Sergio Garcia is a Spanish man with strong wrists, a hyperactive manner and dubious shaving habits. He is also periodically my favourite golfer, but it would perhaps be better for my health if he wasn’t. When, after a long lay-off, I began to get an urge to play golf again, Garcia had just exploded onto the pro scene, and he was largely responsible for reigniting my interest in the game. Often, I think he is the most exciting player who ever lived. Equally often, for the very same reasons, I think I hate him. Over the last few years he has played with my emotions like no other pro. There is not another modern European player who seems more capable of winning multiple major championships, yet nobody has so frequently got in the running, only to make a cow’s arse of things. You never know what you’re going to get with Garcia from one round to the next. He could reel off five birdies in a row and hit an impossible shot from behind a tree and go charging off up the fairway in pursuit of it like a hyperactive child. Alternatively, he could make a double bogey, then take his shoe off for no apparent reason and throw it in a bunker. When Garcia gets angry, he does so in a wholly original manner; in the early noughties, he even invented his own golfing affliction, when he suddenly became unable to stop waggling the club whilst addressing the ball. I like that kind of irrational behaviour in my golfers. That’s another reason I am drawn to Garcia: he reminds me of me.

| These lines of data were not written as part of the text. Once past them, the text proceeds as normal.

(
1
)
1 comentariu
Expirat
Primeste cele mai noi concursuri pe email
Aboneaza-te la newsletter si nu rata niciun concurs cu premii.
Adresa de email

It’s probably important that I qualify that statement. In many ways, I am nothing like Garcia. I do not have a penchant for lurid, buttock-gripping man-made
fibres that make me look like the Studio 54 answer to Bananaman. And, while I do have some Spanish in my blood, from my mum’s side of the family, my Latin temperament is more likely to come out when I’m being kept in a call waiting queue than when I’ve just missed a downhill six-footer for par.
More importantly, I am nowhere near as good as Sergio Garcia at golf. But, when it comes to a general tee-to-green mission statement of ‘Crap One Day, Dead Good the next’, Sergio and I have a lot in common. The difference, perhaps, is that one can almost believe Sergio’s erraticism is a deliberate gesture in the name of entertainment – a stand against conveyor-belt robopros, and those big-chinned men who sit in the commentary booth muttering about there being ‘no pictures on the scorecard’1 – whereas, with me, it seems a little more like a disease.

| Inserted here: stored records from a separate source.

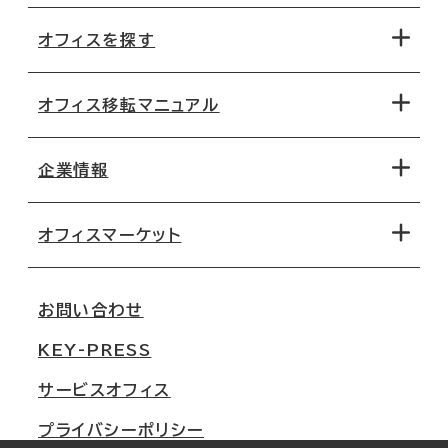
オフィスを探す
オフィス移転マニュアル
エリアから探す
地図から探す
企業情報
オフィス探しのためのチェックポイント
路線・駅から探す
移転コストシミュレーション
オフィスマーケット
会社概要
移転スケジュール
支店情報
オフィス移転Q&A
お問い合わせ
東京
三鬼商事が選ばれる理由
KEY-PRESS
大阪
一般事業主行動計画
サービスオフィス
名古屋
採用情報
プライバシーポリシー
札幌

Of course, you’ll find lots of golfers who will tell you that this is the nature of the game: one day you’ve got it, one day you haven’t. It’s just that, for me, the essence of each of those days happens to be exaggerated. I’m not talking about the bigger picture here: we’ve covered that. Chaotic my wider golfing life might be, but there is at least a predictability to the chaos. What I’m referring to here is the meat of the equation – the striking of the ball itself – and the frustration that comes from not knowing whether your seven-iron will fly 130 yards or 170 yards, of not knowing whether you will hit your driver like Greg Norman or Norman Wisdom. It is the same frustration that makes you feel, sometimes, as if you are living a golfing lie. But just occasionally, it can make you feel like God.

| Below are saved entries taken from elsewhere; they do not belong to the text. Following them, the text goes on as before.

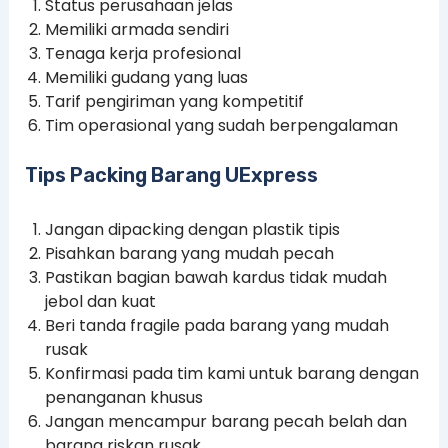
Status perusahaan jelas
Memiliki armada sendiri
Tenaga kerja profesional
Memiliki gudang yang luas
Tarif pengiriman yang kompetitif
Tim operasional yang sudah berpengalaman
Tips Packing Barang UExpress
Jangan dipacking dengan plastik tipis
Pisahkan barang yang mudah pecah
Pastikan bagian bawah kardus tidak mudah
jebol dan kuat
Beri tanda fragile pada barang yang mudah
rusak
Konfirmasi pada tim kami untuk barang dengan
penanganan khusus
Jangan mencampur barang pecah belah dan
barang riskan rusak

As luck would have it, these ‘God’ days tend to occur most frequently when I’m on my own – those late-summer evenings when the birds are singing, there isn’t a Ron or a Roy in sight, and, for once, the imaginary game between the two scuffed, regenerated lake balls that you bought from the pro shop (i.e. ‘Mickelson’ and ‘Garcia’) doesn’t seem quite as much of an exercise in childish fantasy. But, every so often, they have occurred when I’ve been with Jerry.